Supplied passage Block Start

Donald Trump hits China with biggest tariffs yet as US imposes $200bn on goods

US president escalates trade war with Beijing by imposing 10% tariffs on Chinese imports

Donald Trump has been accused of using hostile rhetoric about Muslims and immigrants more broadly. AFP
Donald Trump has been accused of using hostile rhetoric about Muslims and immigrants more broadly. AFP

US president Donald Trump escalated his trade war with China on Monday, imposing 10 per cent tariffs on about $200 billion worth of Chinese imports.

But Mr Trump spared some consumer goods as smart watches from Apple and Fitbit and other products such as bicycle helmets and baby car seats escaped a levy.

The US president, in a statement announcing the new round of tariffs, warned that if China takes retaliatory action against American farmers or industries.

"We will immediately pursue phase three, which is tariffs on approximately $267bn of additional imports," he said.

The iPhone was not among the 'wide range' of products that Apple told regulators would be hit by the $200bn round of tariffs in a September 5 comment letter to trade officials.

But if the Trump administration enacts a further round of tariffs on $267bn in goods, engulfing all remaining US imports from China, the iPhone and its competitors would not likely be spared.

Collection of tariffs on the long-anticipated list will start Septmeber 24 but the rate will increase to 25 per cent by the end of 2018, allowing US companies some time to adjust their supply chains to alternate countries, a senior administration official said.

Supplied passage Block End
Records shown Block Start

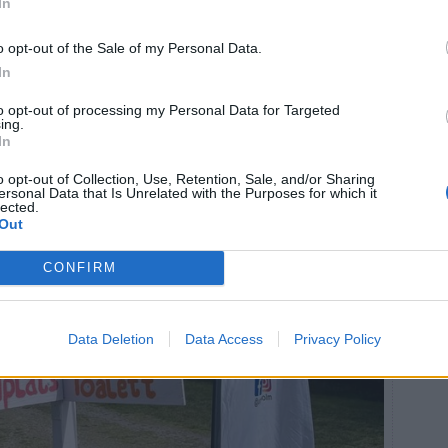
In
 nya musikinslagen är öppna även för andra
itionen att göra området till en mötesplats för hela
o opt-out of the Sale of my Personal Data.
In
to opt-out of processing my Personal Data for Targeted
ing.
In
o opt-out of Collection, Use, Retention, Sale, and/or Sharing
ersonal Data that Is Unrelated with the Purposes for which it
lected.
Out
CONFIRM
Data Deletion
Data Access
Privacy Policy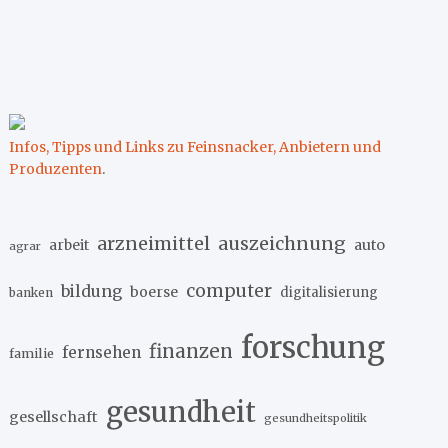
Infos, Tipps und Links zu Feinsnacker, Anbietern und
Produzenten
.
arzneimittel
auszeichnung
arbeit
auto
agrar
computer
bildung
boerse
digitalisierung
banken
forschung
finanzen
fernsehen
familie
gesundheit
gesellschaft
gesundheitspolitik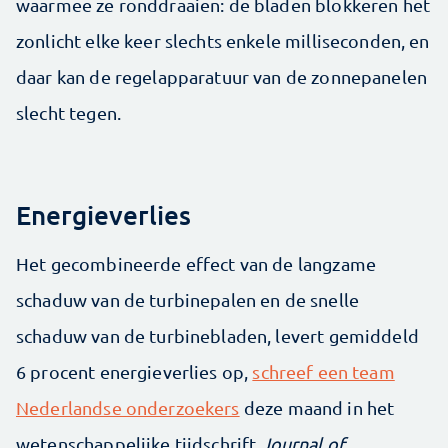
waarmee ze ronddraaien: de bladen blokkeren het
zonlicht elke keer slechts enkele milliseconden, en
daar kan de regelapparatuur van de zonnepanelen
slecht tegen.
Energieverlies
Het gecombineerde effect van de langzame
schaduw van de turbinepalen en de snelle
schaduw van de turbinebladen, levert gemiddeld
6 procent energieverlies op,
schreef een team
Nederlandse onderzoekers
deze maand in het
wetenschappelijke tijdschrift
Journal of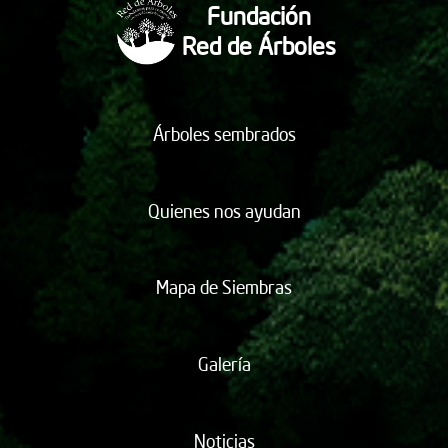
Fundación
Red de Árboles
Árboles sembrados
Quienes nos ayudan
Mapa de Siembras
Galería
Noticias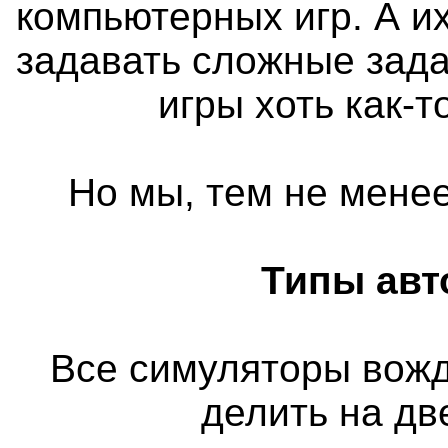
компьютерных игр. А и
задавать сложные зада
игры хоть как-
Но мы, тем не менее
Типы авт
Все симуляторы вож
делить на дв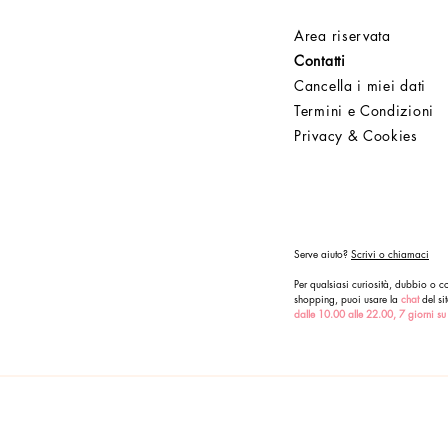
Area riservata
Contatti
Cancella i miei dati
Termini e Condizioni
Privacy & Cookies
Serve aiuto?
Scrivi o chiamaci
Per qualsiasi curiosità, dubbio o co
shopping, puoi usare la
chat
del sit
dalle 10.00 alle 22.00, 7 giorni su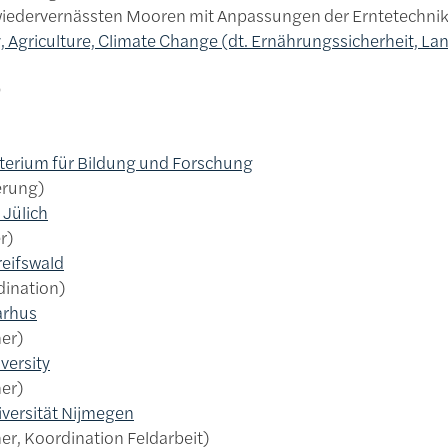
iedervernässten Mooren mit Anpassungen der Erntetechnik, d
, Agriculture, Climate Change (dt. Ernährungssicherheit, L
0
erium für Bildung und Forschung
erung
 Jülich
r
reifswald
dination
arhus
ner
versity
ner
versität Nijmegen
er, Koordination Feldarbeit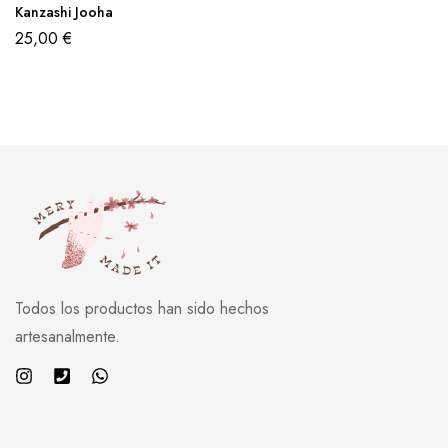
Kanzashi Jooha
25,00
€
Todos los productos han sido hechos
artesanalmente.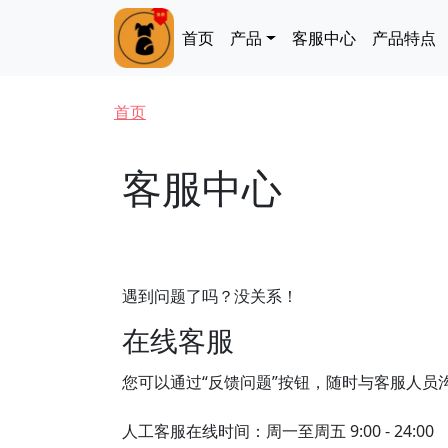
跳转到主要内容
Main navigation
首页
产品
客服中心
产品特点
面包屑
首页
客服中心
遇到问题了吗？没关系！
在线客服
您可以通过“反馈问题”按钮，随时与客服人员
人工客服在线时间：周一至周五 9:00 - 24:00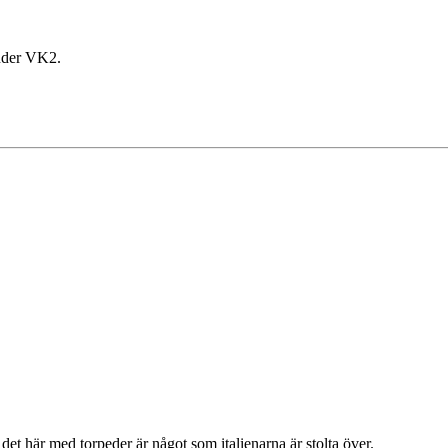
under VK2.
det här med torpeder är något som italienarna är stolta över.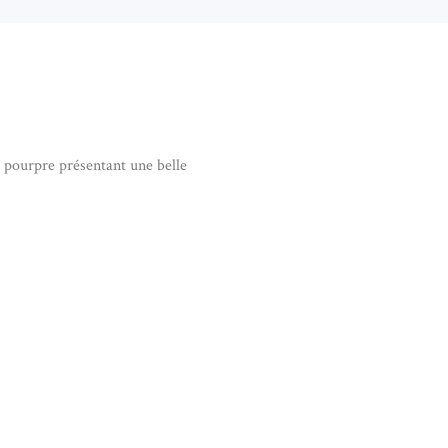
 pourpre présentant une belle
HYSTE DU BRÉSIL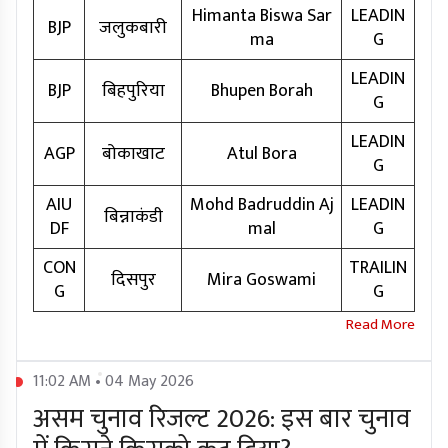
Himanta Biswa Sar
LEADIN
BJP
जलुकबारी
ma
G
LEADIN
BJP
बिहपुरिया
Bhupen Borah
G
LEADIN
AGP
बोकाखाट
Atul Bora
G
AIU
Mohd Badruddin Aj
LEADIN
बिन्नाकंडी
DF
mal
G
CON
TRAILIN
दिसपुर
Mira Goswami
G
G
11:02 AM • 04 May 2026
असम चुनाव रिजल्ट 2026: इस बार चुनाव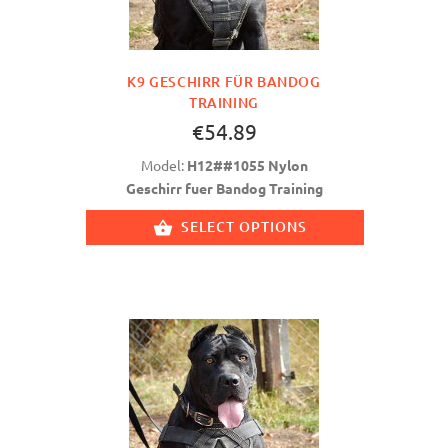
K9 GESCHIRR FÜR BANDOG
TRAINING
€54.89
Model:
H12##1055 Nylon
Geschirr fuer Bandog Training
SELECT OPTIONS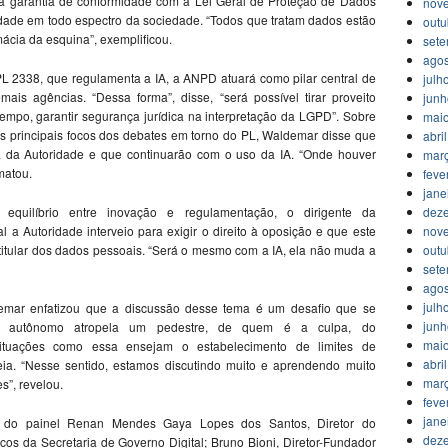
) é a garantia de conformidade com a Lei Geral de Proteção de Dados
nov
idade em todo espectro da sociedade. “Todos que tratam dados estão
outu
ácia da esquina”, exemplificou.
set
agos
L 2338, que regulamenta a IA, a ANPD atuará como pilar central de
julh
is agências. “Dessa forma”, disse, “será possível tirar proveito
jun
mpo, garantir segurança jurídica na interpretação da LGPD”. Sobre
mai
 dos principais focos dos debates em torno do PL, Waldemar disse que
abri
ia da Autoridade e que continuarão com o uso da IA. “Onde houver
mar
matou.
feve
jane
dez
quilíbrio entre inovação e regulamentação, o dirigente da
nov
a Autoridade interveio para exigir o direito à oposição e que este
outu
e titular dos dados pessoais. “Será o mesmo com a IA, ela não muda a
set
agos
julh
emar enfatizou que a discussão desse tema é um desafio que se
jun
o autônomo atropela um pedestre, de quem é a culpa, do
mai
situações como essa ensejam o estabelecimento de limites de
abri
eia. “Nesse sentido, estamos discutindo muito e aprendendo muito
mar
s”, revelou.
feve
jane
m do painel Renan Mendes Gaya Lopes dos Santos, Diretor do
dez
cos da Secretaria de Governo Digital; Bruno Bioni, Diretor-Fundador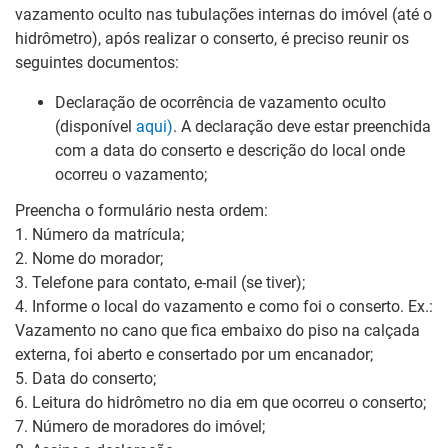
vazamento oculto nas tubulações internas do imóvel (até o
hidrômetro), após realizar o conserto, é preciso reunir os
seguintes documentos:
Declaração de ocorrência de vazamento oculto
(disponível
aqui)
. A declaração deve estar preenchida
com a data do conserto e descrição do local onde
ocorreu o vazamento;
Preencha o formulário nesta ordem:
1. Número da matrícula;
2. Nome do morador;
3. Telefone para contato, e-mail (se tiver);
4. Informe o local do vazamento e como foi o conserto. Ex.:
Vazamento no cano que fica
embaixo do piso na calçada
externa, foi aberto e consertado por um encanador;
5. Data do conserto;
6. Leitura do hidrômetro no dia em que ocorreu o conserto;
7. Número de moradores do imóvel;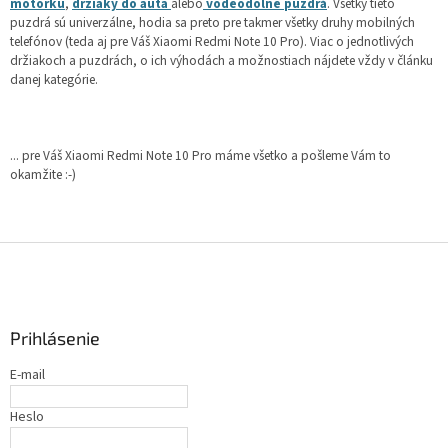
motorku
,
držiaky do auta
alebo
vodeodolné puzdrá
. Všetky tieto
puzdrá sú univerzálne, hodia sa preto pre takmer všetky druhy mobilných
telefónov (teda aj pre Váš Xiaomi Redmi Note 10 Pro). Viac o jednotlivých
držiakoch a puzdrách, o ich výhodách a možnostiach nájdete vždy v článku
danej kategórie.
... pre Váš Xiaomi Redmi Note 10 Pro máme všetko a pošleme Vám to
okamžite :-)
Z
á
p
ä
Prihlásenie
t
i
E-mail
e
Heslo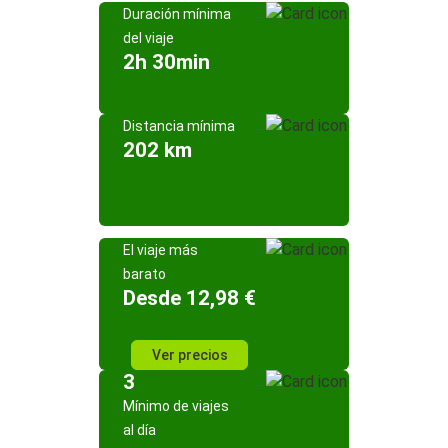
Duración mínima
del viaje
2h 30min
Distancia mínima
202 km
El viaje más
barato
Desde 12,98 €
Ver precios
3
Mínimo de viajes
al día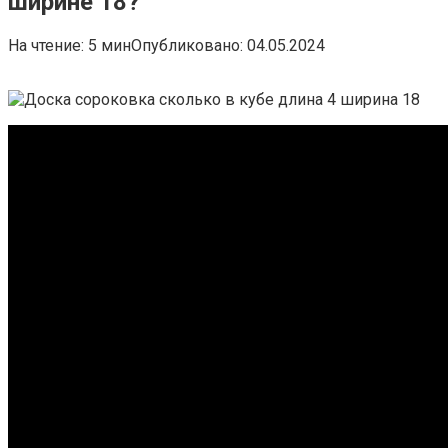
ширине 18?
На чтение:
5 мин
Опубликовано:
04.05.2024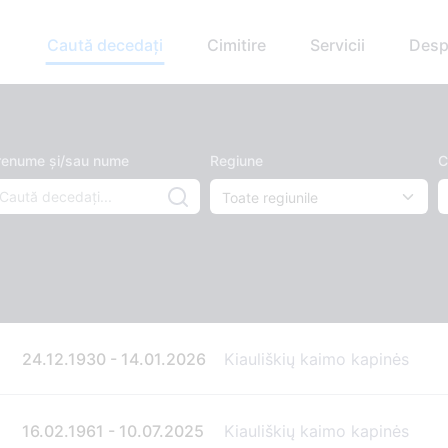
Caută decedați
Cimitire
Servicii
Desp
renume și/sau nume
Regiune
C
24.12.1930 - 14.01.2026
Kiauliškių kaimo kapinės
16.02.1961 - 10.07.2025
Kiauliškių kaimo kapinės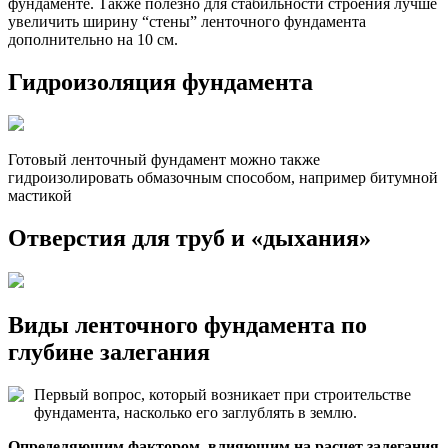
фундаменте. Также полезно для стабильности строения лучше
увеличить ширину “стены” ленточного фундамента
дополнительно на 10 см.
Гидроизоляция фундамента
Готовый ленточный фундамент можно также
гидроизолировать обмазочным способом, например битумной
мастикой
Отверстия для труб и «дыхания»
Виды ленточного фундамента по
глубине залегания
Первый вопрос, который возникает при строительстве
фундамента, насколько его заглублять в землю.
Определяющим фактором, влияющим на расчет залегания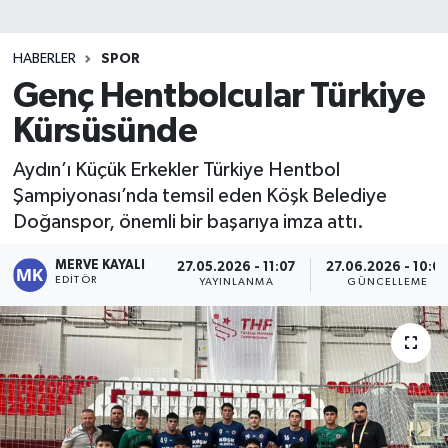
HABERLER
SPOR
Genç Hentbolcular Türkiye
Kürsüsünde
Aydın’ı Küçük Erkekler Türkiye Hentbol
Şampiyonası’nda temsil eden Köşk Belediye
Doğanspor, önemli bir başarıya imza attı.
MERVE KAYALI
27.05.2026 - 11:07
27.06.2026 - 10:0
EDITÖR
YAYINLANMA
GÜNCELLEME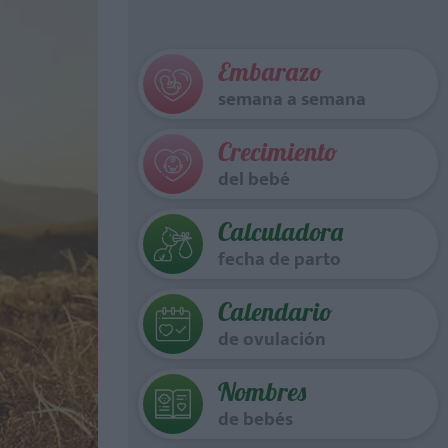
Embarazo
semana a semana
Crecimiento
del bebé
Calculadora
fecha de parto
Calendario
de ovulación
Nombres
de bebés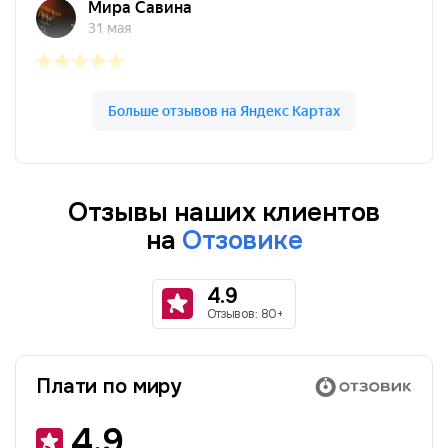
Отзывы наших клиентов
на
Отзовике
4.9
Отзывов: 80+
Плати по миру
4.9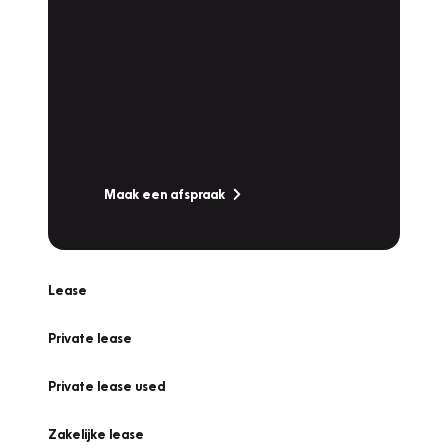
Plan een
Werkplaatsafspraak
Is uw auto toe aan Onderhoud,
Bandenwissel of een Vakantiecheck? Plan
online een afspraak!
Maak een afspraak
Lease
Private lease
Private lease used
Zakelijke lease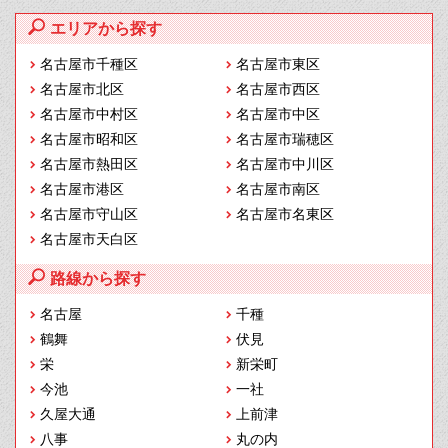
エリアから探す
名古屋市千種区
名古屋市東区
名古屋市北区
名古屋市西区
名古屋市中村区
名古屋市中区
名古屋市昭和区
名古屋市瑞穂区
名古屋市熱田区
名古屋市中川区
名古屋市港区
名古屋市南区
名古屋市守山区
名古屋市名東区
名古屋市天白区
路線から探す
名古屋
千種
鶴舞
伏見
栄
新栄町
今池
一社
久屋大通
上前津
八事
丸の内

Records shown Block End

▶ Exercise goal: Reproduce the passage of the tariff article from "The iPhone was" to "likely be spared.". The lines have no connection to the text.

▶ Problem solution:
The iPhone was not among the 'wide range' of products that Apple told regulators would be hit by the $200bn round of tariffs in a September 5 comment letter to trade officials.

But if the Trump administration enacts a further round of tariffs on $267bn in goods, engulfing all remaining US imports from China, the iPhone and its competitors would not likely be spared.